Alcune considerazioni sul percorso di ricerca
La mia attività di ricerca ha seguito vari temi strettamente
correlati. In primo luogo la storia del socialismo italiano ed
europeo, cui si collegano sia lo studio dell'associazionismo
popolare laico e cattolico tra Otto e Novecento, sia le forme
dell'intervento sociale ed educativo nel secondo dopoguerra. Non
mancano, però, interessi che si distinguono da questo blocco
socialismo-associazionismo-intervento sociale, ad esempio
l'indagine di alcuni aspetti della storia politico-istituzionale
del ventennio fascista e dell'Italia repubblicana. Per quanto
riguarda il fascismo, ricordo il lavoro sull'amministrazione
bibliotecaria (intrapreso durante gli studi post-dottorato presso
la Scuola speciale per archivisti e bibliotecari di Roma e concretizzatosi con la pubblicazione, nel 2016, della monografia Le biblioteche nell'Italia fascista); quello
sugli istituti tecnici industriali (svolto nel corso della
collaborazione al progetto “Bologna: Una città per gli archivi”,
che mi vide impegnato tra il 2007 e il 2011 a riordinare il fondo
documentario degli Istituti Aldini-Valeriani); e ancora la ricerca
sui canali amministrativi della persecuzione antiebraica, dove
l'applicazione della legislazione antisemita è studiata dalla
visuale del rapporto tra centro e periferia all'interno della
macchina politica e amministrativa del regime. Per quanto riguarda,
invece, l'Italia repubblicana mi sono dedicato soprattutto allo
studio del sistema delle autonomie locali e dal ruolo giocato dai
partiti politici nei confronti delle autonomie.

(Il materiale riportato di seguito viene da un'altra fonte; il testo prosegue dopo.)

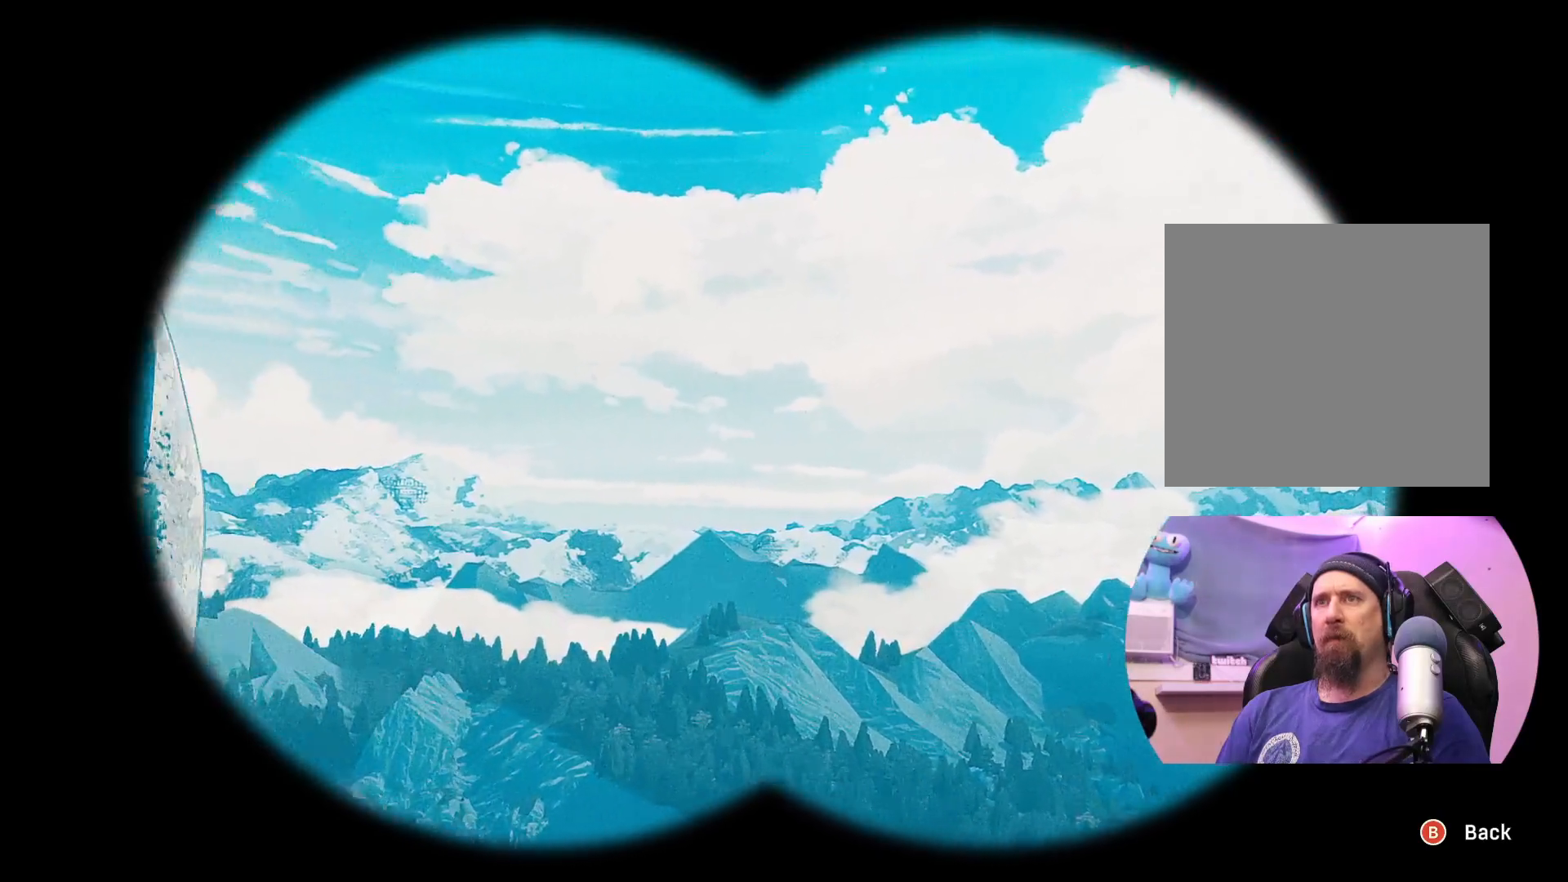
{"buttons": [], "left_stick": "down-left", "right_stick": "center", "events": [[167, "left_stick", "down-left"]]}
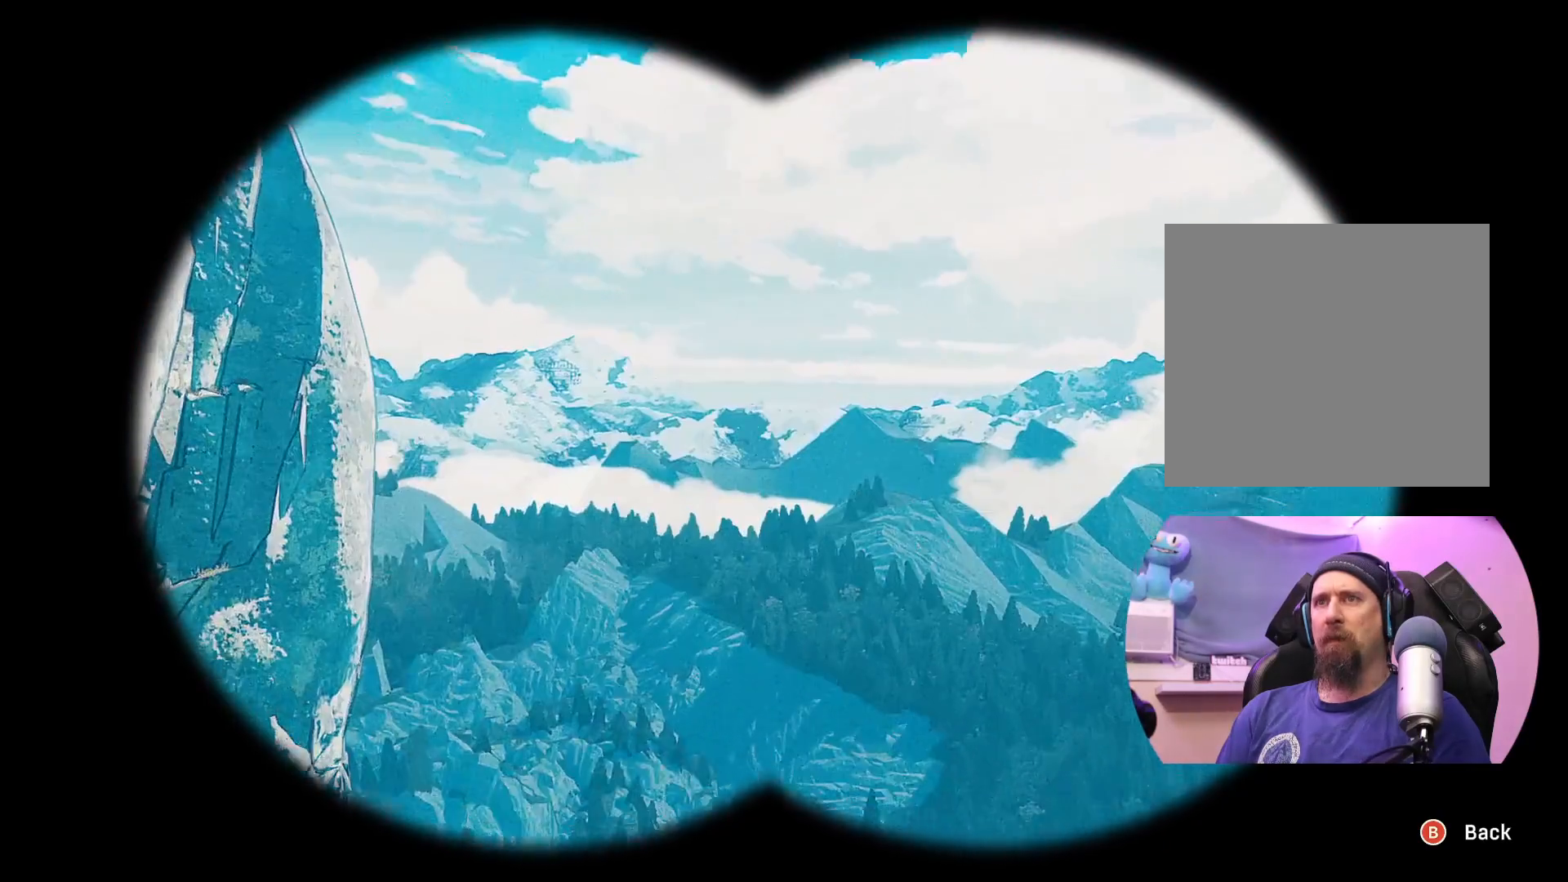
{"buttons": [], "left_stick": "down-left", "right_stick": "center", "events": []}
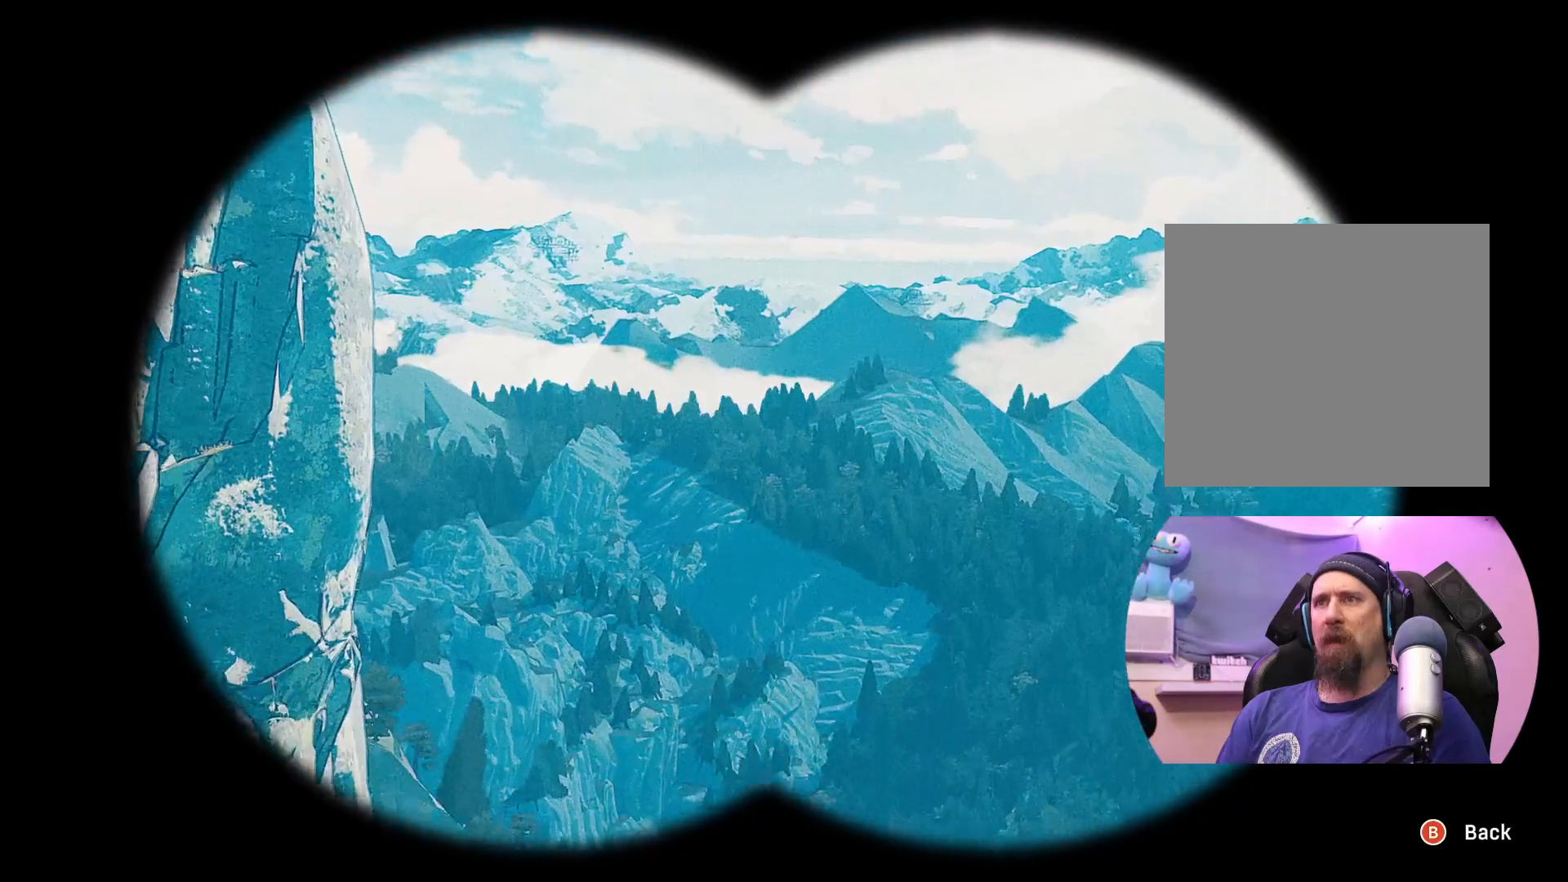
{"buttons": [], "left_stick": "down", "right_stick": "center", "events": [[250, "left_stick", "down"]]}
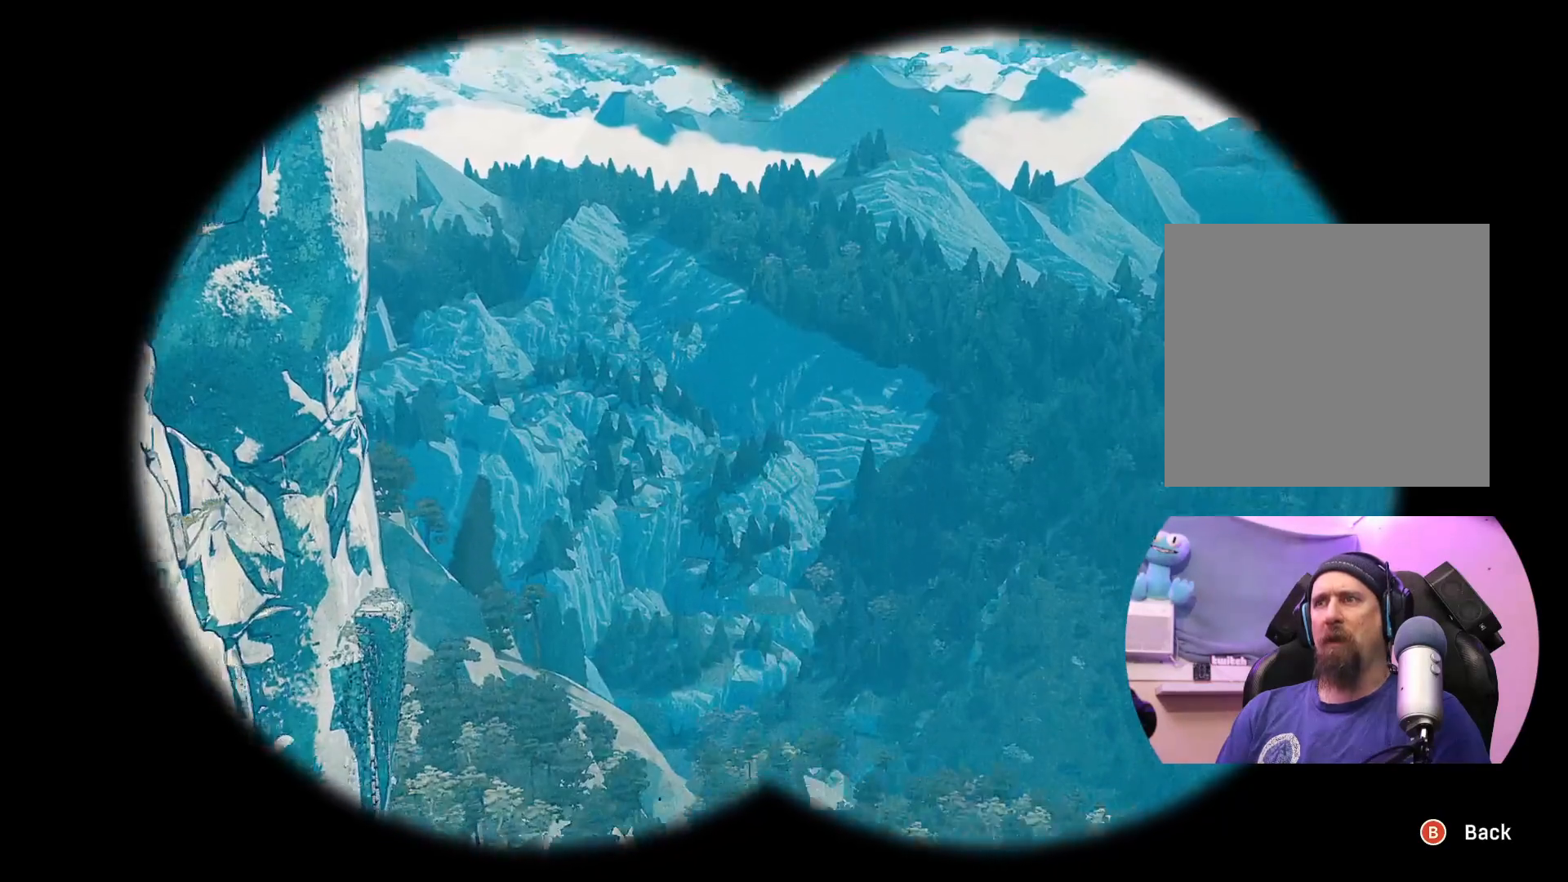
{"buttons": [], "left_stick": "down-right", "right_stick": "center", "events": [[417, "left_stick", "down-right"]]}
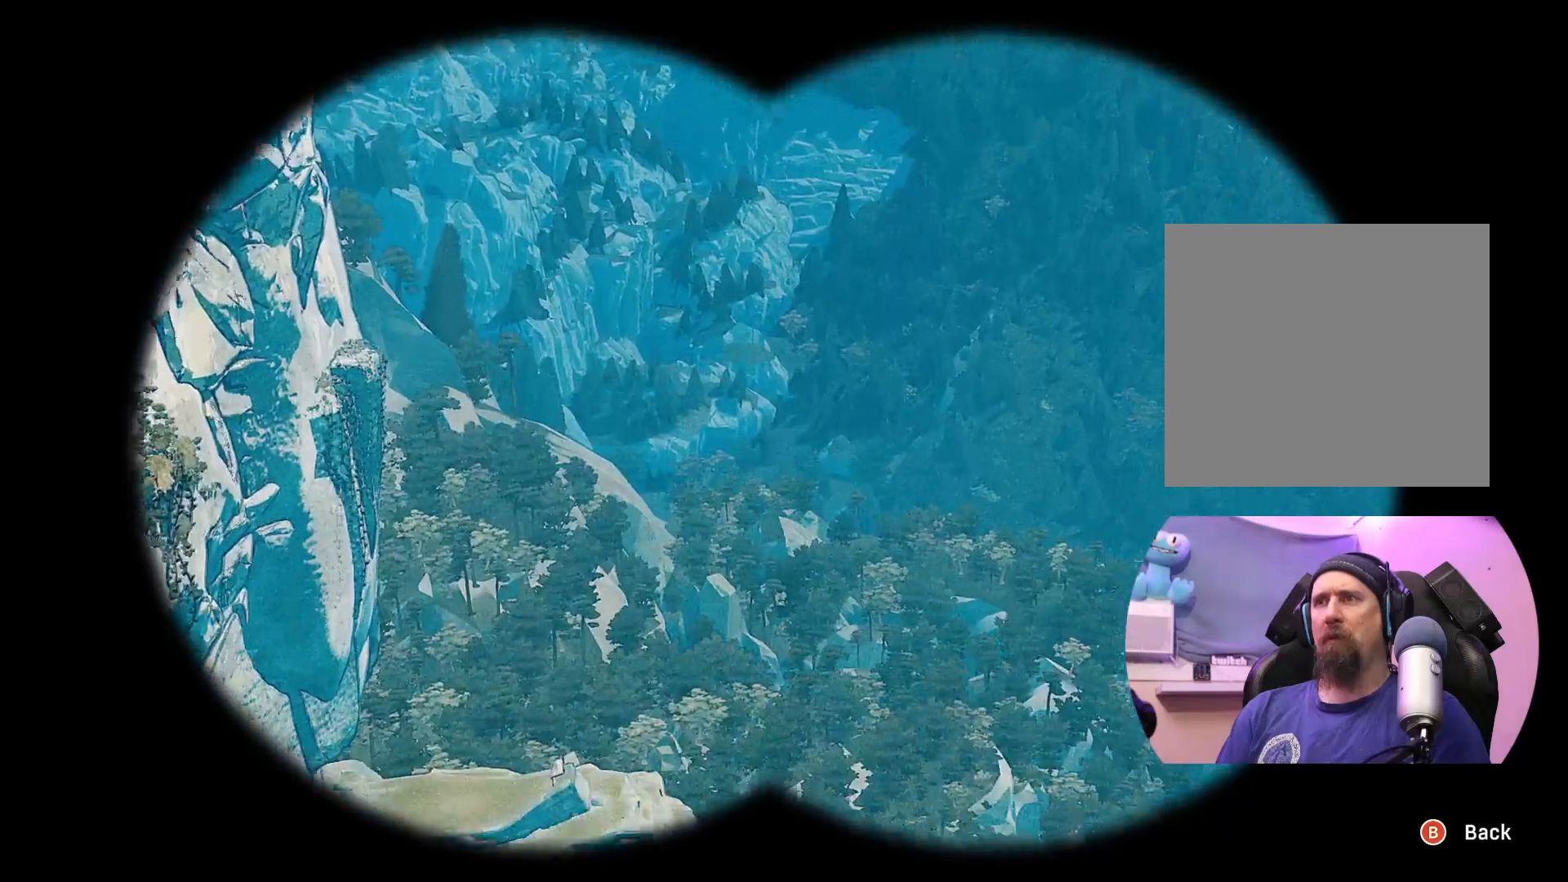
{"buttons": [], "left_stick": "right", "right_stick": "center", "events": [[317, "left_stick", "right"]]}
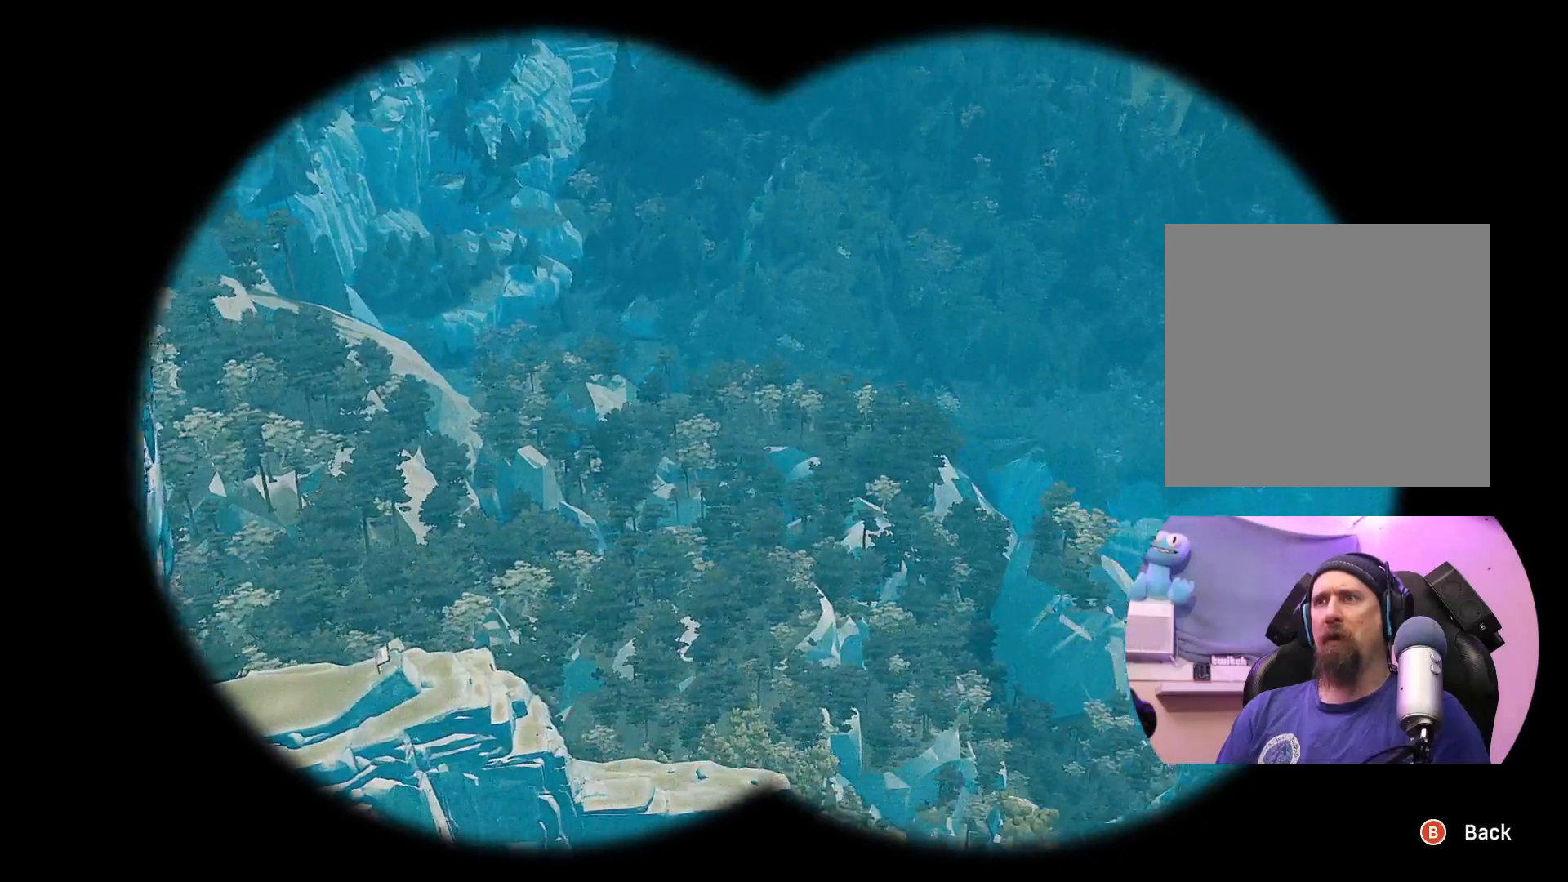
{"buttons": [], "left_stick": "right", "right_stick": "center", "events": []}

La mia produzione è sicuramente caratterizzata dai lavori di
tipo biografico e quindi dai libri sull'intellettuale anarchico
Camillo Berneri (FrancoAngeli, 2004), su uno dei massimi esponenti
del riformismo italiano ossia Alessandro Schiavi (Clueb, 2008,
premiato dalla Sissco nel 2009) e sulla pedagogista svizzera Margherita Zoebeli (Viella, 2015). Un taglio diverso hanno però la
monografia sugli ordinamenti del mutuo soccorso in Romagna (Clueb,
2008), ricerca che ricevette il Premio Piancastelli a Forlì, e
altri lavori, monografici e non, dedicati alle culture delle classi
subalterne e alla storia politico-istituzionale di città, comuni e
territori.
Le edizioni critiche di carteggi, diari e scritti scelti
attraversano molti temi della mia ricerca e, in particolare, la
ricostruzione di vicende biografiche e generazionali interne alla
storia del socialismo. Alla pubblicazione della biografia di
Alessandro Schiavi, ad esempio, sono arrivato passando attraverso
un lavoro di anni dedicato alla curatela dei suoi carteggi e dei
suoi diari (Lacaita, 2003-2004), e all'inventariazione e
digitalizzazione di una parte del suo archivio. Qualcosa di simile
è avvenuto nei miei studi sulla famiglia Berneri e, dunque,
sull'esperienza e le reti dell'esilio antifascista (il riferimento è all'antologia di scritti e carteggi dedicata a Giovanna Caleffi Berneri, Un seme sotto la neve, Biblioteca
Panizzi, 2010). Le edizioni critiche, per altro, sono centrali nel
disegno complessivo della mia attività di ricerca: ricostruzione e
interpretazione cercano sempre di ancorarsi a un paziente lavoro di
scavo su varie fonti d'archivio e su testi a stampa di difficile
reperibilità.
Appartengo a una generazione che ha vissuto, negli anni della propria formazione, la crisi dei partiti e
delle loro ideologie. La
fine dei partiti della “Prima repubblica” ha segnato il progressivo esaurirsi di un canone storiografico fino ad
allora particolarmente fortunato in Italia: la storia dei (propri)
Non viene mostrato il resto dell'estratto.